Once you invoke this skill with

/archive-search <query>

, you can:

Search by query:
- ```
archive-search "your query here"
```
- Returns top 5 most relevant chunks
Filter by role:
- ```
--role thinking
```
  - Only thinking blocks (highest signal)
- ```
--role user
```
  - Only user messages
- ```
--role assistant
```
  - Only assistant text
Adjust result count:
- ```
--n 10
```
  - Get more results
Check index stats:
- ```
stats
```
  - See what's indexed
Quality check:
- ```
sample
```
  - Random sample of 3 chunks
- ```
sample --session-id abc123
```
  - Sample from specific session

Implementation Notes

For Claude instances:

When a user invokes

/archive-search <query>

, you should:

Run:

~/.claude-mind/system/bin/archive-index search "<query>"

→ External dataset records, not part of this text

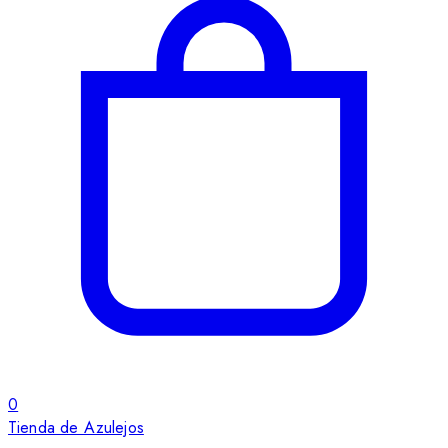
0
Tienda de Azulejos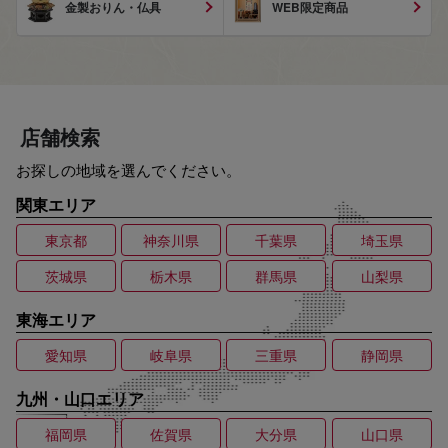
金製おりん・仏具
WEB限定商品
店舗検索
お探しの地域を選んでください。
関東エリア
東京都
神奈川県
千葉県
埼玉県
茨城県
栃木県
群馬県
山梨県
東海エリア
愛知県
岐阜県
三重県
静岡県
九州・山口エリア
福岡県
佐賀県
大分県
山口県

Parse and present results clearly
Include session IDs for reference
Explain what the user is seeing (thinking blocks vs user messages)

First-time setup:

If the archive hasn't been built yet:

# Build initial index (takes 5-10 minutes for 90 days)
~/.claude-mind/system/bin/archive-index rebuild

# Check stats
~/.claude-mind/system/bin/archive-index stats

# Test search
~/.claude-mind/system/bin/archive-index search "model fallback"

After initial build, dream cycles handle incremental sync automatically.